— Work required —
Could you print the full listing again, exactly as written?
+++ Records +++
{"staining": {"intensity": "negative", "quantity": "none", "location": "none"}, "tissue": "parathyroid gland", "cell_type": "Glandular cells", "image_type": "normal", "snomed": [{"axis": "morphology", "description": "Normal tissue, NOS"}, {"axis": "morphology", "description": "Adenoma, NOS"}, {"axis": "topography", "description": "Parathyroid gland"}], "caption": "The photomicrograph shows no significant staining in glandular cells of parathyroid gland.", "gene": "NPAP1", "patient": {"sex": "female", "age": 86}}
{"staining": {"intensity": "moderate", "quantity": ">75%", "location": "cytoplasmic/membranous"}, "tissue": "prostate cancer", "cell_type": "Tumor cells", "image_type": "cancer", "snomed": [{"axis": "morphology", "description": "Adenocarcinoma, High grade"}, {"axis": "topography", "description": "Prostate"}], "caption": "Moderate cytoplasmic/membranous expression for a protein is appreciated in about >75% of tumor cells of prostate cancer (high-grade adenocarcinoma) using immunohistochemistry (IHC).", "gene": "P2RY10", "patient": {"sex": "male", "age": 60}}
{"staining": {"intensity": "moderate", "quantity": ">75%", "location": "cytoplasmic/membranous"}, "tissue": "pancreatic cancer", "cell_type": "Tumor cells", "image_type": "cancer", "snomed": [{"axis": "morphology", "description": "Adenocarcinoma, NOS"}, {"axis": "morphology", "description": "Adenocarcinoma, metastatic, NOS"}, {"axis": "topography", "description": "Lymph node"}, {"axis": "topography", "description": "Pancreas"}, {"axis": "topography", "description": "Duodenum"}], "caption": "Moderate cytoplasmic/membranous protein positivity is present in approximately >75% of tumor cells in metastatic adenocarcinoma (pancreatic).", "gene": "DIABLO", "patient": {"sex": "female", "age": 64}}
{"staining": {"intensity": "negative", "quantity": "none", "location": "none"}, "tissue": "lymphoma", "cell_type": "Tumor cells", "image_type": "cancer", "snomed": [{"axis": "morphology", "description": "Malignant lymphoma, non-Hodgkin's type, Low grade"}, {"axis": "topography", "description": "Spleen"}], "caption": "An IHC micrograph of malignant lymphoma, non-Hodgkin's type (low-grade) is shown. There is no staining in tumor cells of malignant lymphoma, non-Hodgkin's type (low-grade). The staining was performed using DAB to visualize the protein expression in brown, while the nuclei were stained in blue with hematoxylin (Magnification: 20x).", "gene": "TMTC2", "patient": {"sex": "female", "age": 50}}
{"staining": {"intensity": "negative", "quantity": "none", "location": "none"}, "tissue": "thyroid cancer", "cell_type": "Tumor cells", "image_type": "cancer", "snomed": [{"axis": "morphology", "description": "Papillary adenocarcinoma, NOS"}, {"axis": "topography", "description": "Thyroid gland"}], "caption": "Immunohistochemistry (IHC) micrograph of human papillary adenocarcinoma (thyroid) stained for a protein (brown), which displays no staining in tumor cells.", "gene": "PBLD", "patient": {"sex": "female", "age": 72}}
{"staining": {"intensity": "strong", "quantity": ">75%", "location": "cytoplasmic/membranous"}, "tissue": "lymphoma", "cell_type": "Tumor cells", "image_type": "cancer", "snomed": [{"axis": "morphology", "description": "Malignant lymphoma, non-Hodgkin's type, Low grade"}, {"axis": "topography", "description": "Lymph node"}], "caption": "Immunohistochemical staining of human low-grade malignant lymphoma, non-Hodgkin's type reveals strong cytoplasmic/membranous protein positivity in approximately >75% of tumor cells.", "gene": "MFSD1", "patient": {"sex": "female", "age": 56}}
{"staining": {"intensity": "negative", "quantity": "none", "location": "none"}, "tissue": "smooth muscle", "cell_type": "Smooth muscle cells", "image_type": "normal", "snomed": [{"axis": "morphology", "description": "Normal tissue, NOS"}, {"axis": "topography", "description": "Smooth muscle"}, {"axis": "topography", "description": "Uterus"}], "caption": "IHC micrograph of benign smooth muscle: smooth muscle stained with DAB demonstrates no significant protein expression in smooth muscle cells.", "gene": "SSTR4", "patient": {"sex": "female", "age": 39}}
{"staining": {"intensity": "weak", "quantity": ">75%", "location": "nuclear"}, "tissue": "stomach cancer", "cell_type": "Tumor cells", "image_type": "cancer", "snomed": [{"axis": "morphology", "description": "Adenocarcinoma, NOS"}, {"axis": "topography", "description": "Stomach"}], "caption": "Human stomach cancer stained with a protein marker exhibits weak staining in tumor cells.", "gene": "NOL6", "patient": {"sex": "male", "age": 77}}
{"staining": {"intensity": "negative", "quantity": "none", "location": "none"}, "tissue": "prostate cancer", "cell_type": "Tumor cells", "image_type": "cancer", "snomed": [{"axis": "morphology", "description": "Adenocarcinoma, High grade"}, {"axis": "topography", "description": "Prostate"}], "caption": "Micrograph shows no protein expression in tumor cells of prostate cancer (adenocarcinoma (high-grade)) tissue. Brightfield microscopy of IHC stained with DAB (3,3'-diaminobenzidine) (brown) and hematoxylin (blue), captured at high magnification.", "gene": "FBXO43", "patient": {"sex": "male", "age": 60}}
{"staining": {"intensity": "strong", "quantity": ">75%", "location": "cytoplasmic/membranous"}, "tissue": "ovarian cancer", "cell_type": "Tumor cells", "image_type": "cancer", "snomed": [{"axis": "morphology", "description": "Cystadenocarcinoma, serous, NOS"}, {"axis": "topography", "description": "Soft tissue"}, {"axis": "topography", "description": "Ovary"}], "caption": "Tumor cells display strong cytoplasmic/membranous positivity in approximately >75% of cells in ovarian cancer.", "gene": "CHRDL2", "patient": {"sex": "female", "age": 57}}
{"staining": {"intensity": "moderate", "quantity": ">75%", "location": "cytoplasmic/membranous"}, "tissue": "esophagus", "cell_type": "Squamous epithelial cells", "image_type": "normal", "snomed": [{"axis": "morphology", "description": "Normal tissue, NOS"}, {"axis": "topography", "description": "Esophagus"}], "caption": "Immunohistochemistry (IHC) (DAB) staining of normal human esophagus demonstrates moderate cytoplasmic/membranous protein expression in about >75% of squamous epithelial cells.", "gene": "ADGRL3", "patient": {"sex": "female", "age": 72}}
+++
— Solution below —
{"staining": {"intensity": "negative", "quantity": "none", "location": "none"}, "tissue": "parathyroid gland", "cell_type": "Glandular cells", "image_type": "normal", "snomed": [{"axis": "morphology", "description": "Normal tissue, NOS"}, {"axis": "morphology", "description": "Adenoma, NOS"}, {"axis": "topography", "description": "Parathyroid gland"}], "caption": "The photomicrograph shows no significant staining in glandular cells of parathyroid gland.", "gene": "NPAP1", "patient": {"sex": "female", "age": 86}}
{"staining": {"intensity": "moderate", "quantity": ">75%", "location": "cytoplasmic/membranous"}, "tissue": "prostate cancer", "cell_type": "Tumor cells", "image_type": "cancer", "snomed": [{"axis": "morphology", "description": "Adenocarcinoma, High grade"}, {"axis": "topography", "description": "Prostate"}], "caption": "Moderate cytoplasmic/membranous expression for a protein is appreciated in about >75% of tumor cells of prostate cancer (high-grade adenocarcinoma) using immunohistochemistry (IHC).", "gene": "P2RY10", "patient": {"sex": "male", "age": 60}}
{"staining": {"intensity": "moderate", "quantity": ">75%", "location": "cytoplasmic/membranous"}, "tissue": "pancreatic cancer", "cell_type": "Tumor cells", "image_type": "cancer", "snomed": [{"axis": "morphology", "description": "Adenocarcinoma, NOS"}, {"axis": "morphology", "description": "Adenocarcinoma, metastatic, NOS"}, {"axis": "topography", "description": "Lymph node"}, {"axis": "topography", "description": "Pancreas"}, {"axis": "topography", "description": "Duodenum"}], "caption": "Moderate cytoplasmic/membranous protein positivity is present in approximately >75% of tumor cells in metastatic adenocarcinoma (pancreatic).", "gene": "DIABLO", "patient": {"sex": "female", "age": 64}}
{"staining": {"intensity": "negative", "quantity": "none", "location": "none"}, "tissue": "lymphoma", "cell_type": "Tumor cells", "image_type": "cancer", "snomed": [{"axis": "morphology", "description": "Malignant lymphoma, non-Hodgkin's type, Low grade"}, {"axis": "topography", "description": "Spleen"}], "caption": "An IHC micrograph of malignant lymphoma, non-Hodgkin's type (low-grade) is shown. There is no staining in tumor cells of malignant lymphoma, non-Hodgkin's type (low-grade). The staining was performed using DAB to visualize the protein expression in brown, while the nuclei were stained in blue with hematoxylin (Magnification: 20x).", "gene": "TMTC2", "patient": {"sex": "female", "age": 50}}
{"staining": {"intensity": "negative", "quantity": "none", "location": "none"}, "tissue": "thyroid cancer", "cell_type": "Tumor cells", "image_type": "cancer", "snomed": [{"axis": "morphology", "description": "Papillary adenocarcinoma, NOS"}, {"axis": "topography", "description": "Thyroid gland"}], "caption": "Immunohistochemistry (IHC) micrograph of human papillary adenocarcinoma (thyroid) stained for a protein (brown), which displays no staining in tumor cells.", "gene": "PBLD", "patient": {"sex": "female", "age": 72}}
{"staining": {"intensity": "strong", "quantity": ">75%", "location": "cytoplasmic/membranous"}, "tissue": "lymphoma", "cell_type": "Tumor cells", "image_type": "cancer", "snomed": [{"axis": "morphology", "description": "Malignant lymphoma, non-Hodgkin's type, Low grade"}, {"axis": "topography", "description": "Lymph node"}], "caption": "Immunohistochemical staining of human low-grade malignant lymphoma, non-Hodgkin's type reveals strong cytoplasmic/membranous protein positivity in approximately >75% of tumor cells.", "gene": "MFSD1", "patient": {"sex": "female", "age": 56}}
{"staining": {"intensity": "negative", "quantity": "none", "location": "none"}, "tissue": "smooth muscle", "cell_type": "Smooth muscle cells", "image_type": "normal", "snomed": [{"axis": "morphology", "description": "Normal tissue, NOS"}, {"axis": "topography", "description": "Smooth muscle"}, {"axis": "topography", "description": "Uterus"}], "caption": "IHC micrograph of benign smooth muscle: smooth muscle stained with DAB demonstrates no significant protein expression in smooth muscle cells.", "gene": "SSTR4", "patient": {"sex": "female", "age": 39}}
{"staining": {"intensity": "weak", "quantity": ">75%", "location": "nuclear"}, "tissue": "stomach cancer", "cell_type": "Tumor cells", "image_type": "cancer", "snomed": [{"axis": "morphology", "description": "Adenocarcinoma, NOS"}, {"axis": "topography", "description": "Stomach"}], "caption": "Human stomach cancer stained with a protein marker exhibits weak staining in tumor cells.", "gene": "NOL6", "patient": {"sex": "male", "age": 77}}
{"staining": {"intensity": "negative", "quantity": "none", "location": "none"}, "tissue": "prostate cancer", "cell_type": "Tumor cells", "image_type": "cancer", "snomed": [{"axis": "morphology", "description": "Adenocarcinoma, High grade"}, {"axis": "topography", "description": "Prostate"}], "caption": "Micrograph shows no protein expression in tumor cells of prostate cancer (adenocarcinoma (high-grade)) tissue. Brightfield microscopy of IHC stained with DAB (3,3'-diaminobenzidine) (brown) and hematoxylin (blue), captured at high magnification.", "gene": "FBXO43", "patient": {"sex": "male", "age": 60}}
{"staining": {"intensity": "strong", "quantity": ">75%", "location": "cytoplasmic/membranous"}, "tissue": "ovarian cancer", "cell_type": "Tumor cells", "image_type": "cancer", "snomed": [{"axis": "morphology", "description": "Cystadenocarcinoma, serous, NOS"}, {"axis": "topography", "description": "Soft tissue"}, {"axis": "topography", "description": "Ovary"}], "caption": "Tumor cells display strong cytoplasmic/membranous positivity in approximately >75% of cells in ovarian cancer.", "gene": "CHRDL2", "patient": {"sex": "female", "age": 57}}
{"staining": {"intensity": "moderate", "quantity": ">75%", "location": "cytoplasmic/membranous"}, "tissue": "esophagus", "cell_type": "Squamous epithelial cells", "image_type": "normal", "snomed": [{"axis": "morphology", "description": "Normal tissue, NOS"}, {"axis": "topography", "description": "Esophagus"}], "caption": "Immunohistochemistry (IHC) (DAB) staining of normal human esophagus demonstrates moderate cytoplasmic/membranous protein expression in about >75% of squamous epithelial cells.", "gene": "ADGRL3", "patient": {"sex": "female", "age": 72}}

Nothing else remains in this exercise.